Today I grasped the difference between the differential and the
derivative (only took 6 years -_-
), lost my fear of \(dx\) as a single
symbol (until learning the exterior derivative changes that into 2 symbols
again), and finally got a hint as to why transposes pop up in weird
places in “matrix calculus”.
Someone described a blog post of mine as “polemic and a quick example”. That’s an annoyingly good description. It’ll take some effort to level up to “polemic and the perfect example”.
Read half of a thesis about using algebra in reinforcement learning. It’s a bloody mess.
In a way, the action space acts on the state space via the transition dynamics, but it’s not a true semigroup action.

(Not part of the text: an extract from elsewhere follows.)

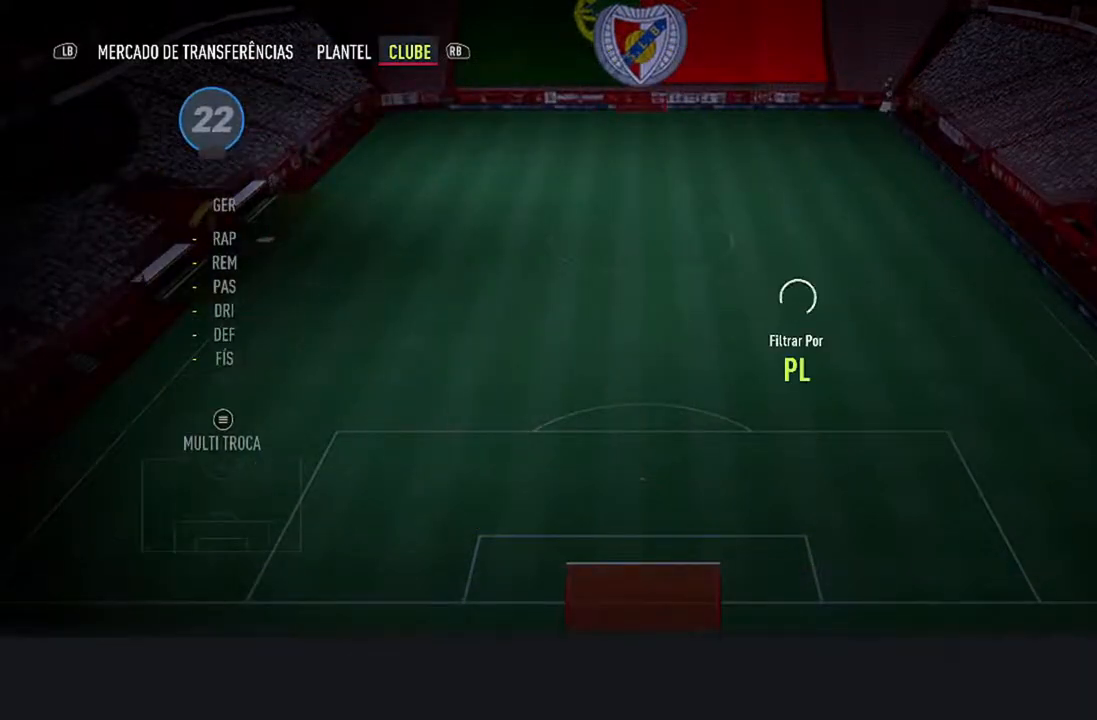
{"buttons": [], "left_stick": "center", "right_stick": "center", "events": []}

They have the wrong type signature because of the probabilistic dynamics. Actions in RL give a distribution over (successor) states rather than a state. Deterministic transitions give a manifold with a reward structure, like a finite state machine that’s not finite. Not a great name. But I wonder if sufficiently nice actions and states (e.g. lie groups) make the problem tractable.

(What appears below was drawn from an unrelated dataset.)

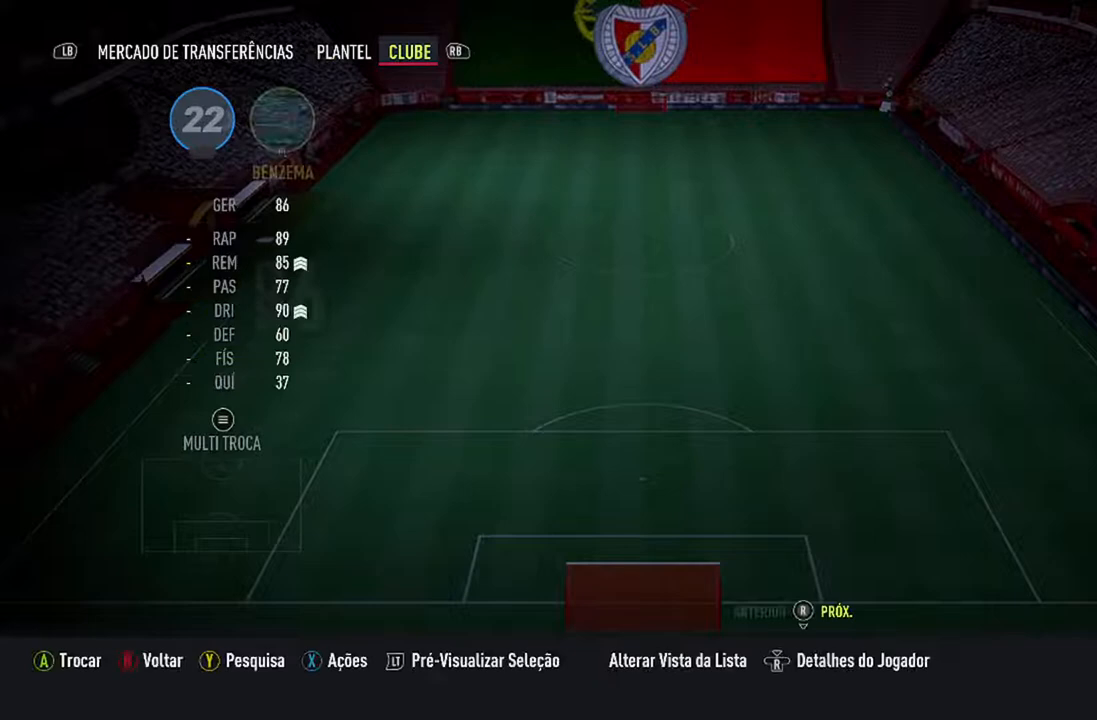
{"buttons": [], "left_stick": "center", "right_stick": "center", "events": []}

Terry Tao’s advice is real right now, as I made this list of topics I’d need to learn to even begin to know how to formalize the fuzzy ideas in my head:
- Differential geometry
- Dynamical systems
- Random dynamical systems
- Group theory
- Lie theory
- Automata theory
- Category theory
That list would take at least a year of solid work on nothing else. And that’s for one random idea. I’m not so worried about someone stealing an idea after thinking that over. I need all the help I can get.